This scene was at the market in the little town of Metla. Tourists (that included us) head to Metla to visit the ruins but their street market was going strong in preparation for Dia de Los Muertos. We stopped for a little while and gave the town locals a good laugh with our cameras. This woman was the greatest. She had the chicken seller pulling out each bird, upon which she would weight in her arms and then ask seller for a different one. Only the best chicken for Dia de Los Muertos. I’ve made the chicken’s the star.
Day of the Dead (Spanish: Día de Muertos) is a Mexican holiday celebrated throughout Mexico and around the world in other cultures. The holiday focuses on gatherings of family and friends to pray for and remember friends and family members who have died. The celebration takes place on October 31, November 1 and November 2, in connection with the Christian triduum of Hallowmas: All Hallows’ Eve, All Saints’ Day and All Souls’ Day.Traditions connected with the holiday include building private altars called ofrendas honoring the deceased using sugar skulls, marigolds, and the favorite foods and beverages of the departed and visiting graves with these as gifts. They also leave possessions of the deceased.
I had the honor of visiting several cemeteries in the towns surrounding Oaxaca City for Dia de Los Muertos this year. These images were from the town of Santa Maria Atzompa on October 31st, though we witnessed similar sights in Xoxocotlan and San Filipe del Agua. The cemeteries were overwhelming and the task of capturing the the scene and their mood was daunting.They were both solemn and festive, traditional and modern, quite and loud all at the same time. Street festival took place just outside the gates and there was plenty of mescal being poured. At one point I found myself in a dose-doe with a drunken man in a cowboy hat, as we tried to pass on the narrow paths between the grave sites.
It has been a few weeks since my visit and the distance has only served to strengthen my memories as I look back on these scenes. The cemeteries glow with candles and the air is filled with the potent smell of wild marigolds (cempazutchil) accented with bright red cockcomb (terciopelos). It is visually overwhelming and surreal.
On a photographic note, it is maddeningly difficult to print these images.

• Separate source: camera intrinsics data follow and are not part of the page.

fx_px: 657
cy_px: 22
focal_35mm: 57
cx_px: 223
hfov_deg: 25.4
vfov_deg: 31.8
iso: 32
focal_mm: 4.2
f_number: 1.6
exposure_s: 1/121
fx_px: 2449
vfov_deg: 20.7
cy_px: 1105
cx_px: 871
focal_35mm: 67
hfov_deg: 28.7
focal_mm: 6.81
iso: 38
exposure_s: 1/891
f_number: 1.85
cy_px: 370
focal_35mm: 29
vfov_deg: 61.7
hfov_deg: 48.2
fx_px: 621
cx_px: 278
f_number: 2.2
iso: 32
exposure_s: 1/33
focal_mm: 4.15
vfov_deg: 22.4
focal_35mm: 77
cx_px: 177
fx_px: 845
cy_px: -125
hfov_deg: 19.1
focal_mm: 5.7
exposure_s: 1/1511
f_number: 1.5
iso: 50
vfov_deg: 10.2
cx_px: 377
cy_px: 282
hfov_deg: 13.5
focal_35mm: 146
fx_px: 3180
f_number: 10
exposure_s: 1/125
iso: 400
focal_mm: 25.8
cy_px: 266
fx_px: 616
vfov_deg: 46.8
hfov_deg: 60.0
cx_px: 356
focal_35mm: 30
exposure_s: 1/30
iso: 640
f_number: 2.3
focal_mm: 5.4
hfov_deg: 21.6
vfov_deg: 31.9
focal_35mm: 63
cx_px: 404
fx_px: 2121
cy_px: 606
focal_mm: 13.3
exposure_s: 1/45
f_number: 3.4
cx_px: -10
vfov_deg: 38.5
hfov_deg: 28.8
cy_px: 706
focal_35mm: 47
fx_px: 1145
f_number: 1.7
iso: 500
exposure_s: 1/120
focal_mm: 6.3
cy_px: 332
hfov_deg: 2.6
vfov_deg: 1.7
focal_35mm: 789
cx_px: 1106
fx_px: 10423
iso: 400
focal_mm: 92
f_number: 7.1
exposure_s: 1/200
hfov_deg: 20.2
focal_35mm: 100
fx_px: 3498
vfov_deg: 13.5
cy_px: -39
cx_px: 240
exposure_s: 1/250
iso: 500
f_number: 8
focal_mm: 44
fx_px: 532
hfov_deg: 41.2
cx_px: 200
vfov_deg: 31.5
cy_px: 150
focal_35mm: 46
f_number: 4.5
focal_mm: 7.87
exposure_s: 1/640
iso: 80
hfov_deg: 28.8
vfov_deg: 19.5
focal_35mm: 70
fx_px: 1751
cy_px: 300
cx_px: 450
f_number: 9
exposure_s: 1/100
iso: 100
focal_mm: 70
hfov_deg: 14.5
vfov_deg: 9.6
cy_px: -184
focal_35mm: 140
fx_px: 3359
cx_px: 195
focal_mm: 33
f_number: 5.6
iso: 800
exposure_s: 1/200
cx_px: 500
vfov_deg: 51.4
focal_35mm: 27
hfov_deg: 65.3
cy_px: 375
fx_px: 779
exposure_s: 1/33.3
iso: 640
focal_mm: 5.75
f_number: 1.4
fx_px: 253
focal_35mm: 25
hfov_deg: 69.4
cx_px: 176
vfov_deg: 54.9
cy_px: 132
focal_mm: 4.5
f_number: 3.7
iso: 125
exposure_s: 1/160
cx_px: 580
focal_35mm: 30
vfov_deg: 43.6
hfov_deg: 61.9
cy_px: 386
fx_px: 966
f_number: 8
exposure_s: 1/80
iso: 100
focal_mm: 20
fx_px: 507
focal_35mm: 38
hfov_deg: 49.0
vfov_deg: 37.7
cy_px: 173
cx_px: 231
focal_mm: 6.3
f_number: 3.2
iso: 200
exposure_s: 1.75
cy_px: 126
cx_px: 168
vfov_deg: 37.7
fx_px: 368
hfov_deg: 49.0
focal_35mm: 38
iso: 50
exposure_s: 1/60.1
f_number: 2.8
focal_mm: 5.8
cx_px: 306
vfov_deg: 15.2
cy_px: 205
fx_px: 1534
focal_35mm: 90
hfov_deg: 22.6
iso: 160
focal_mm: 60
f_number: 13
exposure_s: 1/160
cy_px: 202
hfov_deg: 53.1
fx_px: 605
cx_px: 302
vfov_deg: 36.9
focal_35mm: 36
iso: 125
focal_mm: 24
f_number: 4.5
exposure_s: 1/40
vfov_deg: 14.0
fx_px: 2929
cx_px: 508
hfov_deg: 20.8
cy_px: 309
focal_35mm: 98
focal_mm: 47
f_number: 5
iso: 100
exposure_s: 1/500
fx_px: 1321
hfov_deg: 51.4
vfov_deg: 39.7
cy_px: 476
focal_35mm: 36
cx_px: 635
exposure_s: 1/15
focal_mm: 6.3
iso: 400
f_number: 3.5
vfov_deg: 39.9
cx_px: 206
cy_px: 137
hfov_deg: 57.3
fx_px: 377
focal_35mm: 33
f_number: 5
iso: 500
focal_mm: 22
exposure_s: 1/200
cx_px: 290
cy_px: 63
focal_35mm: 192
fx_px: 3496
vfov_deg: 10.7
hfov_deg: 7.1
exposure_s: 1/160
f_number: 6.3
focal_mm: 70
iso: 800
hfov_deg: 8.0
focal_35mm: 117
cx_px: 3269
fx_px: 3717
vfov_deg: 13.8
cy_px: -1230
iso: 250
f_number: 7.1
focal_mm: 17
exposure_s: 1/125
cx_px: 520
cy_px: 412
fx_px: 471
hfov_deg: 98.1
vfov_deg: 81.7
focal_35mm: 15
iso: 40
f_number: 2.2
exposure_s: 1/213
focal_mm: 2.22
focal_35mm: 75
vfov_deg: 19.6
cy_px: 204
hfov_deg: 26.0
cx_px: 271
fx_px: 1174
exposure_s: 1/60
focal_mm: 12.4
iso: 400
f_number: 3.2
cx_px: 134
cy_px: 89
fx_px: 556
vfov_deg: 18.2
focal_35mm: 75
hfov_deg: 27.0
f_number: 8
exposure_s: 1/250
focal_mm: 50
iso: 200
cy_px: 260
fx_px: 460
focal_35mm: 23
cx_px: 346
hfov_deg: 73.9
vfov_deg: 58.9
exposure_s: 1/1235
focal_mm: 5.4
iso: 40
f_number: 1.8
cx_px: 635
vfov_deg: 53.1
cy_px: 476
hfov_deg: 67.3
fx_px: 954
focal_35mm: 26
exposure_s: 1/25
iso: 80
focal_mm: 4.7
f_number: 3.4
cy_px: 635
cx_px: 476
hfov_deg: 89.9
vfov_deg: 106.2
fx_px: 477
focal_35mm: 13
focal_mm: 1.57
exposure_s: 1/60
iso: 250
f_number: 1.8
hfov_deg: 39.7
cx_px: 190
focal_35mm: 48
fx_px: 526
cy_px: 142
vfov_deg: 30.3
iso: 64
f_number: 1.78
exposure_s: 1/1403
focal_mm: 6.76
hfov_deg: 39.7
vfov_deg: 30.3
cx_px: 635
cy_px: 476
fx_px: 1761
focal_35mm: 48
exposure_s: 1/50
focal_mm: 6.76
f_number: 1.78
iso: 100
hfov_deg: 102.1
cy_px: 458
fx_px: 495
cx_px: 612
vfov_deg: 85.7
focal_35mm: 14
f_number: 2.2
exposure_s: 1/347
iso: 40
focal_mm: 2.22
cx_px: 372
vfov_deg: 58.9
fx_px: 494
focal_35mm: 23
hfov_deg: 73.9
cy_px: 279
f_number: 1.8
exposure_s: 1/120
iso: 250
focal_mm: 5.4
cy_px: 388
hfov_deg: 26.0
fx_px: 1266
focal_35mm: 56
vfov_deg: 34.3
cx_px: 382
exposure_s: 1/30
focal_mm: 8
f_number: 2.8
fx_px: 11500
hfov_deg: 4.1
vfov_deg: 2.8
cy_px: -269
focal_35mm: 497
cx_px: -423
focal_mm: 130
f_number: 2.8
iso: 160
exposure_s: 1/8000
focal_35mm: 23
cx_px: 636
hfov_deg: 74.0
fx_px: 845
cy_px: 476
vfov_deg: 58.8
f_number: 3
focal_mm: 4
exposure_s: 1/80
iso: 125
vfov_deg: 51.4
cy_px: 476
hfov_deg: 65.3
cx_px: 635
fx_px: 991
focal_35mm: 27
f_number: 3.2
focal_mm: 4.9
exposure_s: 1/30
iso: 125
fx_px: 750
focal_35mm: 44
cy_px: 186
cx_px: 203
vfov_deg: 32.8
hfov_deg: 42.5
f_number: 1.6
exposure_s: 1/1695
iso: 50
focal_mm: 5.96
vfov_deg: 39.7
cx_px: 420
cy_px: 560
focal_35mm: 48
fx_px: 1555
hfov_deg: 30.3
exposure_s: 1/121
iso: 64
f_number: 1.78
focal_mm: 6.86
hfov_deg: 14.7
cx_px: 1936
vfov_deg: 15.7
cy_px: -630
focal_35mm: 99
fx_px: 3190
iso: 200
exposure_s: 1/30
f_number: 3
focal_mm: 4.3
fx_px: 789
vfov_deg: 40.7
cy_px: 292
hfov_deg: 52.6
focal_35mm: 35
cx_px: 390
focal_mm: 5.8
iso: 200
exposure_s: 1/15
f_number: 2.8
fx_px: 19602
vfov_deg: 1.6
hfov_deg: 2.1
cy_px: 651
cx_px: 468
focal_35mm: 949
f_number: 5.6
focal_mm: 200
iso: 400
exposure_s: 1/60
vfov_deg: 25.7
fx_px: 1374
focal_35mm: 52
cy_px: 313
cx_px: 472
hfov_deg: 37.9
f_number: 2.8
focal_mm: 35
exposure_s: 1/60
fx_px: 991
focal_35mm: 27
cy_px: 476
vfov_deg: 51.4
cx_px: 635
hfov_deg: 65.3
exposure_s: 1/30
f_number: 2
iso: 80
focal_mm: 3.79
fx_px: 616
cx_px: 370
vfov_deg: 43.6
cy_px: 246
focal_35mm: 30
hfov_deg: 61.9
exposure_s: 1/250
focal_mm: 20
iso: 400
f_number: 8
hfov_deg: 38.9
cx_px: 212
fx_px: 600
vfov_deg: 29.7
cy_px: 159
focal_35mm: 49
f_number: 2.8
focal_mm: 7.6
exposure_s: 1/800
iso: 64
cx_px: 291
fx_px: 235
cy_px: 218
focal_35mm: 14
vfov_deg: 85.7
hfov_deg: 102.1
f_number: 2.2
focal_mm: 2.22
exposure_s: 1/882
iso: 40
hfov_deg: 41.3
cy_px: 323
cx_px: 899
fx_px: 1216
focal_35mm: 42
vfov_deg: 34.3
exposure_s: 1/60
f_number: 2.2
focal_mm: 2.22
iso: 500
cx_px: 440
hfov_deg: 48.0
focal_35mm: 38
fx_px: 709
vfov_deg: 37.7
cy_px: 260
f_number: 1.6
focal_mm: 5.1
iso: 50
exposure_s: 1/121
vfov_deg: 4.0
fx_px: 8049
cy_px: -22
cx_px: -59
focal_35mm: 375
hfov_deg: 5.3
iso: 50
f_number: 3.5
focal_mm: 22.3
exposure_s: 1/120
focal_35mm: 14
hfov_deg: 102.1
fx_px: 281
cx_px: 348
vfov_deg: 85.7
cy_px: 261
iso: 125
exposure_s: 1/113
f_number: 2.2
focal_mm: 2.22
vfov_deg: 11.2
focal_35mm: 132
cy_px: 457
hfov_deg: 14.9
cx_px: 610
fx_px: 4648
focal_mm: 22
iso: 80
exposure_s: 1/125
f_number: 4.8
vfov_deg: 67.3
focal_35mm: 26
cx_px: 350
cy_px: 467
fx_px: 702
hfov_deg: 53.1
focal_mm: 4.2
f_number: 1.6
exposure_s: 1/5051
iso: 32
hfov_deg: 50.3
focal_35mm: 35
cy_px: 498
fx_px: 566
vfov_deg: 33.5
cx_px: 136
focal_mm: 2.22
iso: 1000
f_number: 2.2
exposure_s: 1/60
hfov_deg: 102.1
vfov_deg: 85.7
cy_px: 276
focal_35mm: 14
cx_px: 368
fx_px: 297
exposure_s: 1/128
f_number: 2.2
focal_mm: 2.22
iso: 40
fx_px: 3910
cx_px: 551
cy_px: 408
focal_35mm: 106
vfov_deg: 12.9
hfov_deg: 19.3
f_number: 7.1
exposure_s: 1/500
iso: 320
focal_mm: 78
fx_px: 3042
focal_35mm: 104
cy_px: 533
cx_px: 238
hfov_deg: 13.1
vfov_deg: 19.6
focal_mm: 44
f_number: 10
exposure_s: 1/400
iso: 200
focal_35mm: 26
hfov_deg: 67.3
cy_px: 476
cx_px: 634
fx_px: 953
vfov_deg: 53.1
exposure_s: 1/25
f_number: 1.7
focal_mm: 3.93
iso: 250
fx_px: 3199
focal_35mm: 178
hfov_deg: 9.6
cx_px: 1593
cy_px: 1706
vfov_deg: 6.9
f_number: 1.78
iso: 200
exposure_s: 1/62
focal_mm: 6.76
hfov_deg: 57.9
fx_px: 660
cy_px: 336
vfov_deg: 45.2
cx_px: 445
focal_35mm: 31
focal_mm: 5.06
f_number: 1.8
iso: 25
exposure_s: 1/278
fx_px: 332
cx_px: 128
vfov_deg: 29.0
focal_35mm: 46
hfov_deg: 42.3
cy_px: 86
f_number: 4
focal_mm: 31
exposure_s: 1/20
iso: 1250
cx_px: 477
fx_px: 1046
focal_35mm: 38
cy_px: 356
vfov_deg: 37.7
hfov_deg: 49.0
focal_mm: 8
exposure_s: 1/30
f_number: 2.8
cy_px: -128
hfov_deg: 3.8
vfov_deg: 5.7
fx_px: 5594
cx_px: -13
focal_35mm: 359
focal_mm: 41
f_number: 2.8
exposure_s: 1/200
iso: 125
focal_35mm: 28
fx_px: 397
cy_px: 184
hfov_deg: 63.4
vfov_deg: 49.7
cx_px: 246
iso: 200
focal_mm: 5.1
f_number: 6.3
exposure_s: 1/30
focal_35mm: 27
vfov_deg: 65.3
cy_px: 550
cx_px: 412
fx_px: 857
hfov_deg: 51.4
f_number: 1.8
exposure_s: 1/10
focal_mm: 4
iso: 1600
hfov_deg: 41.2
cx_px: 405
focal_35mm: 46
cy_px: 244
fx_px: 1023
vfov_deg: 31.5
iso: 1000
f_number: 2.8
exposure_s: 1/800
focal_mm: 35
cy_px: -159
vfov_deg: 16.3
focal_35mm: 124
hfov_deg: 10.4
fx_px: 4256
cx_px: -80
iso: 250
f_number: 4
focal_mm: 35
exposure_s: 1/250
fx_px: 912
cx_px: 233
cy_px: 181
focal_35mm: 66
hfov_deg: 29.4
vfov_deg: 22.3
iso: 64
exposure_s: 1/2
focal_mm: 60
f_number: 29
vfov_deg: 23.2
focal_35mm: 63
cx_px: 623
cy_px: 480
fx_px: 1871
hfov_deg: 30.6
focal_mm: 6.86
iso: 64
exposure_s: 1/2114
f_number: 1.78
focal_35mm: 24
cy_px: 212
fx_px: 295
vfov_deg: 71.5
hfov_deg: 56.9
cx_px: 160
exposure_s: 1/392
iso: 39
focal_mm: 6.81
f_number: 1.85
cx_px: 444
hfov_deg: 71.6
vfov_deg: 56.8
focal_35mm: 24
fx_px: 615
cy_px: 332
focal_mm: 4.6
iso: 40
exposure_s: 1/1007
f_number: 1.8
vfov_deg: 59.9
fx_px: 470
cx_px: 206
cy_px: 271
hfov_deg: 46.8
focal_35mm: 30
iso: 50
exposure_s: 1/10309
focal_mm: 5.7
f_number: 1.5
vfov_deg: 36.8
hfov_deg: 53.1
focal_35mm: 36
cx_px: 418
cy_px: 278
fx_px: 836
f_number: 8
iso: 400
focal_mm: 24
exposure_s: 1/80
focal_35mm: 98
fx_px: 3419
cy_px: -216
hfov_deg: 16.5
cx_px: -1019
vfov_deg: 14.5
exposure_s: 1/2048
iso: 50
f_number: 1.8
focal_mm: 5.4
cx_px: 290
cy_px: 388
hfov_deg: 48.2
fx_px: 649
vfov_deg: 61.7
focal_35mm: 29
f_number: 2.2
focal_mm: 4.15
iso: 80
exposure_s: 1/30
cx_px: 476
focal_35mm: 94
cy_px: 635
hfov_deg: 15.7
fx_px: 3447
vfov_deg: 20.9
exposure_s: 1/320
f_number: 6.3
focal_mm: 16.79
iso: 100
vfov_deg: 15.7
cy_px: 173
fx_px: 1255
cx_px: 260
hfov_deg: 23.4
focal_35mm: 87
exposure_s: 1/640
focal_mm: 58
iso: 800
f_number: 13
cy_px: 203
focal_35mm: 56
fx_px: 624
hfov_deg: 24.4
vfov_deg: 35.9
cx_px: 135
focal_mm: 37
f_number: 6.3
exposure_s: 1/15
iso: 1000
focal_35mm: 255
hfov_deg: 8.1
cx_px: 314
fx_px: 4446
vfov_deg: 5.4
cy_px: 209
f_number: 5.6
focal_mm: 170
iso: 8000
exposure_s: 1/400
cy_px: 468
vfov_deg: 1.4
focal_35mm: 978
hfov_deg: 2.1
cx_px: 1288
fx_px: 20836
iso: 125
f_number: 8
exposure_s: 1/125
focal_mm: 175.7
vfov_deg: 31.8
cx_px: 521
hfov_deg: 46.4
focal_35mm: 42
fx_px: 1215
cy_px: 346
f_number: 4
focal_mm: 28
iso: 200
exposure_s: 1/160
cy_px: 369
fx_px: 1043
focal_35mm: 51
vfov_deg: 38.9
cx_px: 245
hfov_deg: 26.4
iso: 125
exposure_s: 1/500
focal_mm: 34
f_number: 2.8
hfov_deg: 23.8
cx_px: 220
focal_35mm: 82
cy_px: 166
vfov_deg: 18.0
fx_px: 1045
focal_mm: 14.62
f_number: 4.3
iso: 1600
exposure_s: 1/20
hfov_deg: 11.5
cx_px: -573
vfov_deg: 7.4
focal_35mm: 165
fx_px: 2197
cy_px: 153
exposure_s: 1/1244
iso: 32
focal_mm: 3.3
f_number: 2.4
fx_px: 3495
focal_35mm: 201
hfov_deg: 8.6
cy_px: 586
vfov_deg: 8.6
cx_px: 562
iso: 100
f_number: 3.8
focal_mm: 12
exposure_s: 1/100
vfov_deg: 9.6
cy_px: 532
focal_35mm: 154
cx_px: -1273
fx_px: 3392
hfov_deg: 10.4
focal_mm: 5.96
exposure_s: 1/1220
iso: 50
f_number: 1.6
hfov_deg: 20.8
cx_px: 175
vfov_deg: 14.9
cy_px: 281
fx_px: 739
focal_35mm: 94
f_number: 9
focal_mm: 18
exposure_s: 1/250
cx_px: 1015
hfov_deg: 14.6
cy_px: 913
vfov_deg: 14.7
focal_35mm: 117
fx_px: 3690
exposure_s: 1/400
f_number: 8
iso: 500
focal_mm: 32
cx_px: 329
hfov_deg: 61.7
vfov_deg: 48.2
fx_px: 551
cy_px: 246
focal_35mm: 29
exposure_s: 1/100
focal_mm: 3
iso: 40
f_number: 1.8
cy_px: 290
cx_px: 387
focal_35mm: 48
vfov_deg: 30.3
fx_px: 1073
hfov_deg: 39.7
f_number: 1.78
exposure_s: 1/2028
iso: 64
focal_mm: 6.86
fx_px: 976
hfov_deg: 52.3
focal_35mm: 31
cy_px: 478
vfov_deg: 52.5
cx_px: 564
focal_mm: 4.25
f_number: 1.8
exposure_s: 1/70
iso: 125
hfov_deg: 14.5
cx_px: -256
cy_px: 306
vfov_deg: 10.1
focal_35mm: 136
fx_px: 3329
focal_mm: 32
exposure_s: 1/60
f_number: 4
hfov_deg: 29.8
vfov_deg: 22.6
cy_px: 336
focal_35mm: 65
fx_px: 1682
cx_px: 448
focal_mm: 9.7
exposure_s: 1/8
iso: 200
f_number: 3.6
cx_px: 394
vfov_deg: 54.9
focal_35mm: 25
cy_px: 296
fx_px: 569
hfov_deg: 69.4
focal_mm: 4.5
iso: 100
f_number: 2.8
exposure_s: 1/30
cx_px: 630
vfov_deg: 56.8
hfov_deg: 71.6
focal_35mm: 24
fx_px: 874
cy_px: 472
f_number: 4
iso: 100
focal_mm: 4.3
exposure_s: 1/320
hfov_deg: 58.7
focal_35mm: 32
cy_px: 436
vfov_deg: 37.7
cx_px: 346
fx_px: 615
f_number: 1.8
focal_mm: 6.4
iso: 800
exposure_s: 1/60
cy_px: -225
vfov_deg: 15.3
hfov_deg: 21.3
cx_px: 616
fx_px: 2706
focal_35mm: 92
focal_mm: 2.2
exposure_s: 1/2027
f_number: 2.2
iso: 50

It is hard enough printing night images, but these images have an additional challenge. The natural shade of the bright orange marigold and the magenta of the red cockscomb are “out of gamut” color on most printers. I am still working through finding a solution.
A small mercado just a few blocks from Santa Domingo church in Oaxaca. I like the special touch of the green, red, and white plastic bags – the colors of Mexico.
I was originally drawn to this scene due to the women buying and butchering the chickens. The man delivering a new box full was my gift for waiting around for something to happen.